Just for clarity, could you confirm that the water and gas mixture is exiting into the tank from the spraybar shown in post #36? It looks like there is a gas line on the heater wall, just to the right in the photo, or is that something else and the atomizer is installed feeding the filter outlet line?

The pH profile will tell us what we need to know.

I replaced the in tank diffuser with an inline atomiser last week. This is installed on the outlet pipe and exits from the spraybar, producing plenty of microbubbles.

The drop checker has been moved down to the bottom left where the crypt parva is struggling and is still a nice lime green during the day.

Another idea is to move the spraybar on the same wall as the heater in that photo. Not a guarantee, but something to try if the numbers don't look good.

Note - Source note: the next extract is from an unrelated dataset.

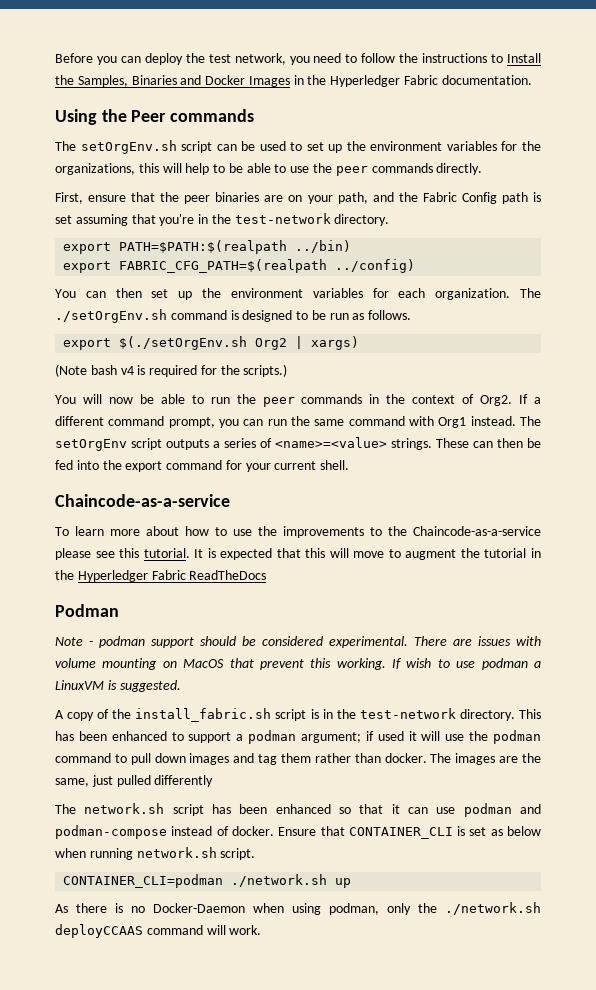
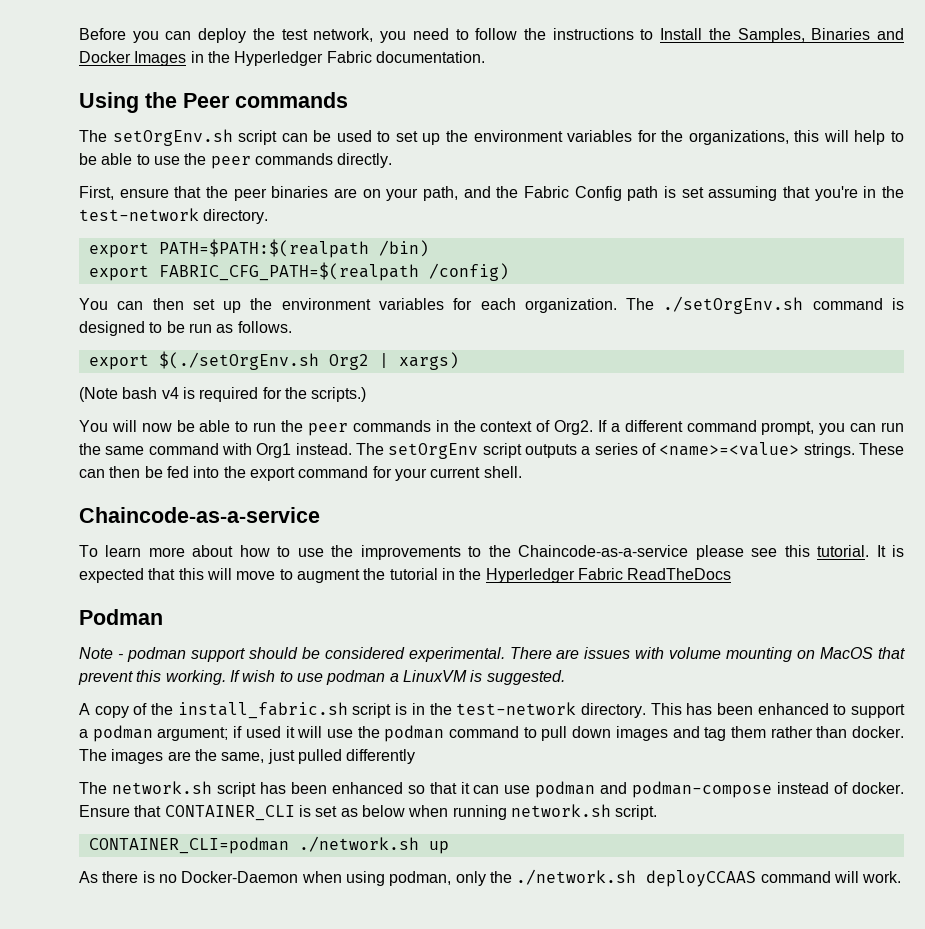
[295,240,352,253] ../bin) -> [378,240,429,257] /bin)
[335,259,416,273] ../config) -> [428,263,509,281] /config)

I have pondered that idea - I think i'll run a double spray bar over the length of the back glass when I upgrade the filter.

Also, we always talk about reducing the amount of filter media to get a better flow throughput in the filter.

That's a relevant point, I run the baskets about 80% full, so assuming a reduction will help flow? I'm planning on adding a second powerhead in the tank near the filter intake aiming back across to the left to improve flow distribution.

, the first step is to see the pH numbers and go from there.

As foxfish mentions, the bottom end probes may be OK in the beginning but their long term reliability is questionable. I see no point in buying disposable gear because there is always a need to use the pen whenever we are dealing with CO2. Remember that whatever unit you buy, there is always a need to calibrate regularly, so include calibration fluid in your budget.

Cheers,

pH pen wise - I think i'll get the Dr Meter ph100 you listed, the price is fairly resonable and as you say I have to factor in calibration fluid into the overall running costs also.

Another thought was to run just one radion for the first and last 2 hours of the photoperiod, running both for the middle 5/6 hours? Only concern is tweaking too many variables will surely only confuse matters.

Apologies for the long winded reply but many many thanks for all the help and advice so far, I hope it will have a positive effect eventually.
 
Hi Gex, the PH pens I have used, are just the very cheap ones that need calibrating with fluids & a screw driver! They cost around £10 & have always seemed to do the job of forming a profile. Unfortunately they don't seem to last & become inconsistent after a few weeks.

Foxfish - many thanks for your thoughts and input, as I mentioned above I think i'll get the Dr Meter pH 100 pen, a bit more justifiable at £40 but hopefully not a disposable item!
 
I run the baskets about 80% full, so assuming a reduction will help flow? I'm planning on adding a second powerhead in the tank near the filter intake aiming back across to the left to improve flow distribution.
Yes, you really don't need a whole lot, especially if it's the sintered glass or ceramic noodle type. These really have a negative impact on flow. Whatever supplemental pumps you use, they should always be mounted on the same wall as the spraybar and face the same direction as the holes in the spraybar, i.e. towards the front glass. Pumps can also be placed directly under the spraybar to assist in moving water across to the opposite side.

Another thought was to run just one radion for the first and last 2 hours of the photoperiod, running both for the middle 5/6 hours? Only concern is tweaking too many variables will surely only confuse matters.
I really wouldn't worry too much about the number of variables right now. The priority is to get the tank healthy. The only thing to worry about is to ensure that the variable that you do change is in the positive direction.

I understand that the spread of a single unit is not aesthetically pleasing, but when you run the two together it's best at this point to keep their outputs low because you will be doubling the PAR output to the tank.

You may also want to think about adding some cheap stems or sword plants to the tank to get the biomass up as that will help. you can always throw them out later if they don't fit with your scaping plants, but a high plant mass helps to stabilize the tank.